The sail is one of the 15 compulsory samples for Part III – "fill an irregular shaped hole with crochet". The shape of the hole is based on the initial letters of the leading characters. Helen is indebted to Dorothy Burton of Bentham, a fellow Diploma student for machine sewing around the hole to prevent it from fraying, as Helen generally reckons not to know how to handle a sewing machine!

Another of the compulsory samples – "join four same shape pieces of different types of textile" – were formed into the pennant.

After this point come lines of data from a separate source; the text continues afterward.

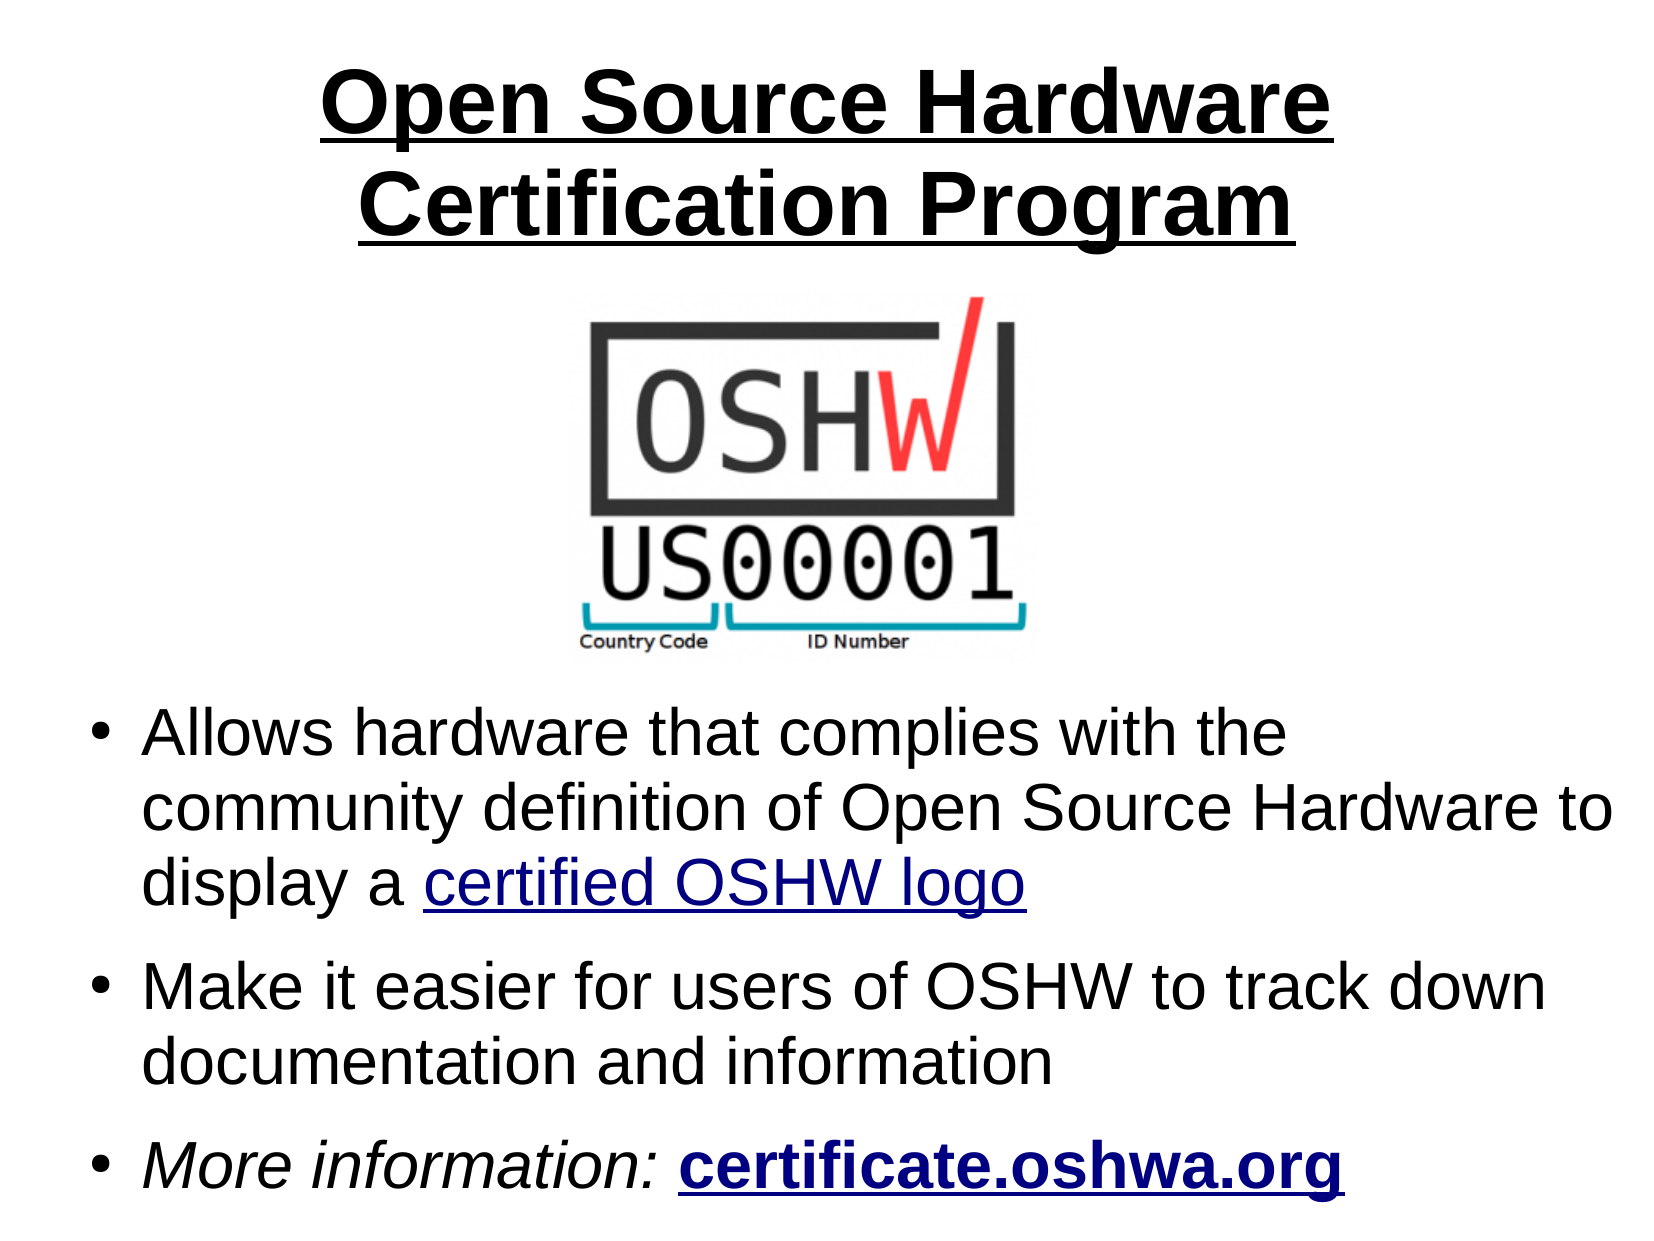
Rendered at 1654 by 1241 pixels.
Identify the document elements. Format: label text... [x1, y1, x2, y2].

picture [568, 291, 1038, 664]
list Allows hardware that complies with the community definition of Open Source Hardware to display a certified OSHW logo Make it easier for users of OSHW to track down documentation and information More information: certificate.oshwa.org [67, 633, 1620, 1241]
title Open Source Hardware Certification Program [82, 49, 1571, 257]
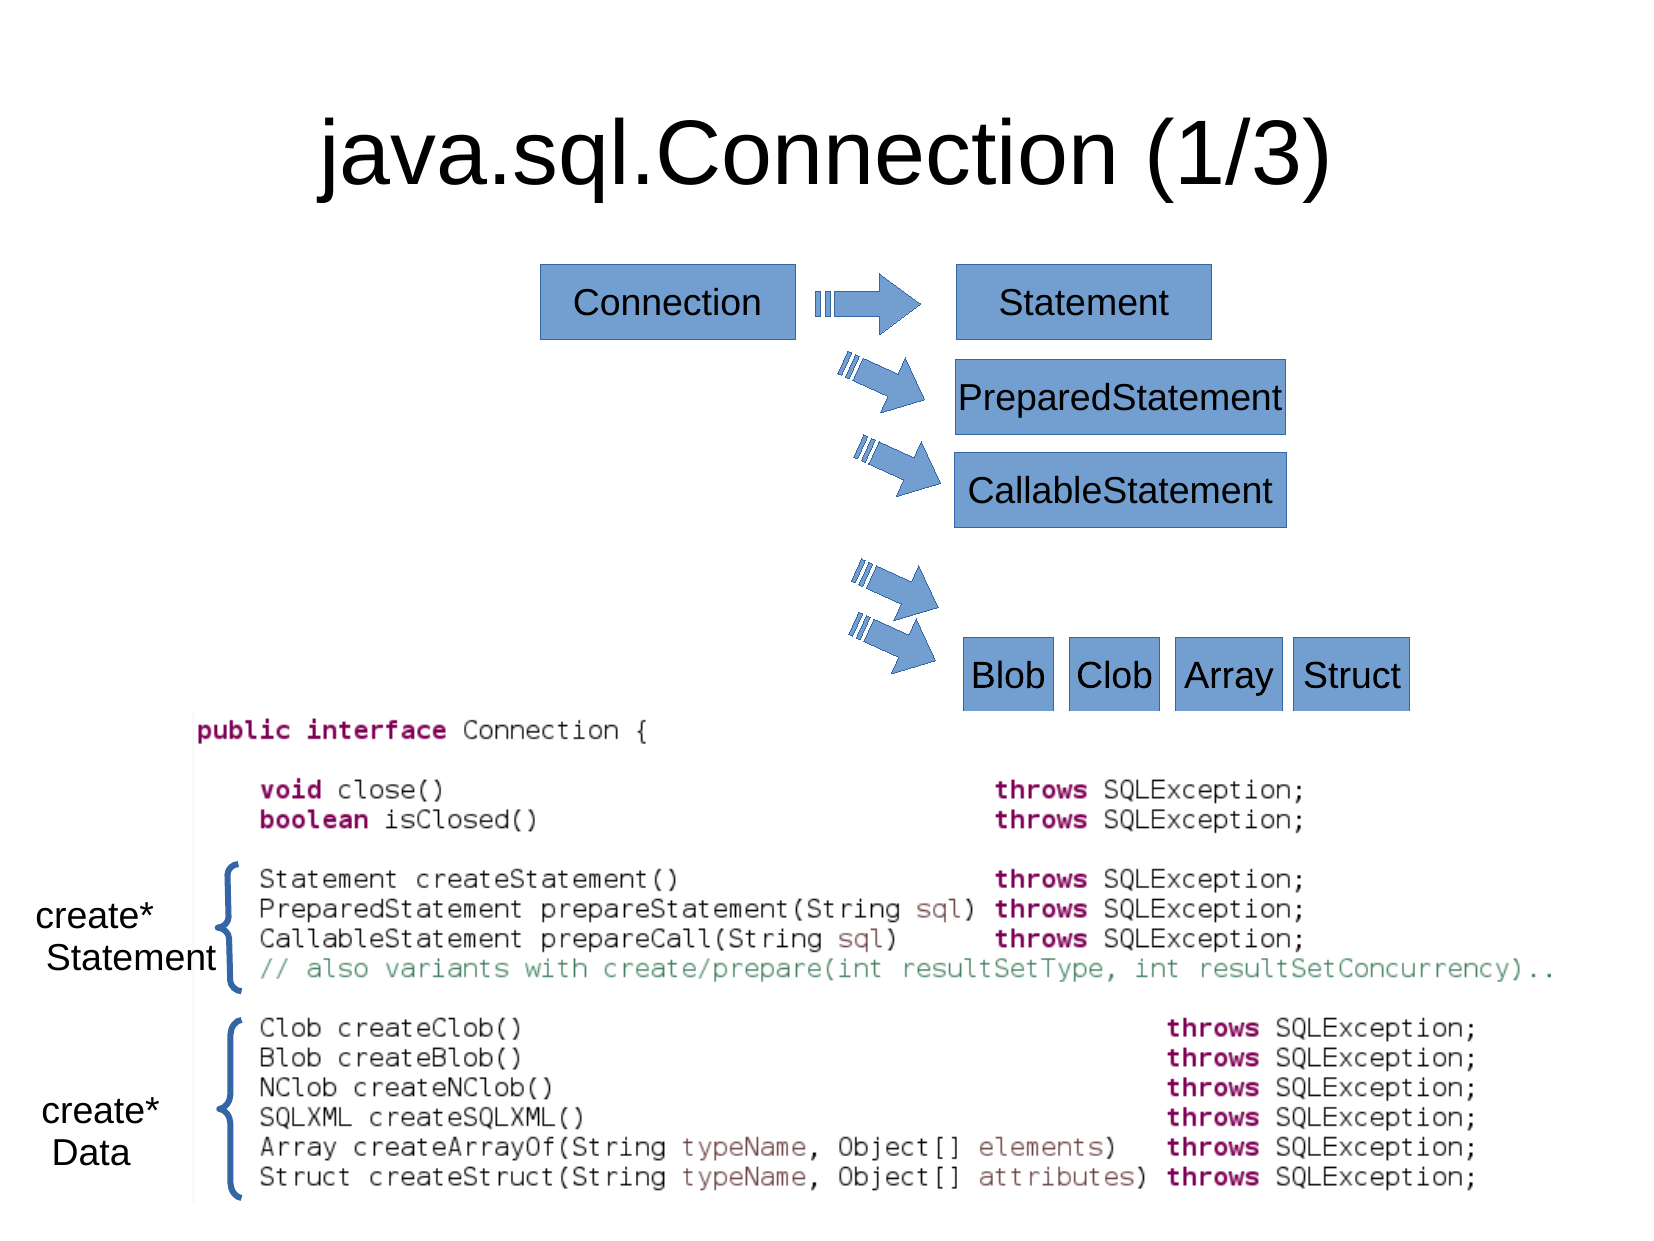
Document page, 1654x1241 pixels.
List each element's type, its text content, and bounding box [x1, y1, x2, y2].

title java.sql.Connection (1/3) [82, 49, 1571, 257]
text_box [834, 273, 921, 335]
text_box [853, 434, 868, 459]
text_box Array [1175, 637, 1283, 711]
text_box Statement [956, 264, 1212, 340]
text_box [845, 354, 860, 379]
text_box [852, 357, 925, 413]
text_box Blob [963, 637, 1054, 711]
text_box [856, 615, 871, 640]
picture [191, 711, 1551, 1203]
text_box [815, 291, 821, 317]
text_box [868, 441, 941, 497]
text_box [851, 558, 866, 583]
text_box [866, 565, 939, 621]
text_box Connection [540, 264, 796, 340]
text_box Struct [1293, 637, 1410, 711]
text_box [848, 612, 863, 637]
text_box [858, 562, 873, 587]
text_box [825, 291, 831, 317]
text_box create* Data [26, 1082, 175, 1182]
text_box [863, 618, 936, 674]
text_box [861, 438, 876, 463]
text_box CallableStatement [954, 452, 1287, 528]
text_box [837, 351, 852, 376]
text_box PreparedStatement [955, 359, 1286, 435]
text_box create* Statement [20, 887, 228, 987]
text_box Clob [1069, 637, 1160, 711]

Ideas for the interior fittings of the Pea Green Boat are under development.

Final Display

At some currently un-stated time in the future, Helen intends to mount a display of all the work related to Part III of the International Diploma in Crochet within a 3m square gazebo, as she has devised all the samples to form a part of a composite whole. With the scale at which she works and the distraction of running her own business, this is going to take some time. She would dearly love to make it a multi-media presentation, but is not sure how to achieve this.

Thread of Life

Towards the end of 2005, Helen started her own business, which she has called HJJ Thread of Life. The web site, is currently under construction. Do bookmark the site and have a look to see what she is up to.

Through her business, Helen is dealing with all aspects of crochet, from making and selling items, selling designs to yarn manufacturers, doing pattern checking/technical editing of other authors’ work, to submitting a proposal for a book of textured crochet patterns to a book publisher in London. She is also having a great deal of fun hand-dyeing yarns and she is offering these for sale online.

Helen is taking over from Pauline Turner the order-by-post side of the Crochet Design business from 1st July 2006. Details will be made available as soon as humanly possible.

Why the business name? Well, Helen feels that all of life is interconnected, with creativity being a basic human drive, so that forms one strand of the thread; another strand is the yarn that she uses in her own work; a third is her wish to be able to bring the joy of creativity to others, which she does through offering workshops to individuals and groups.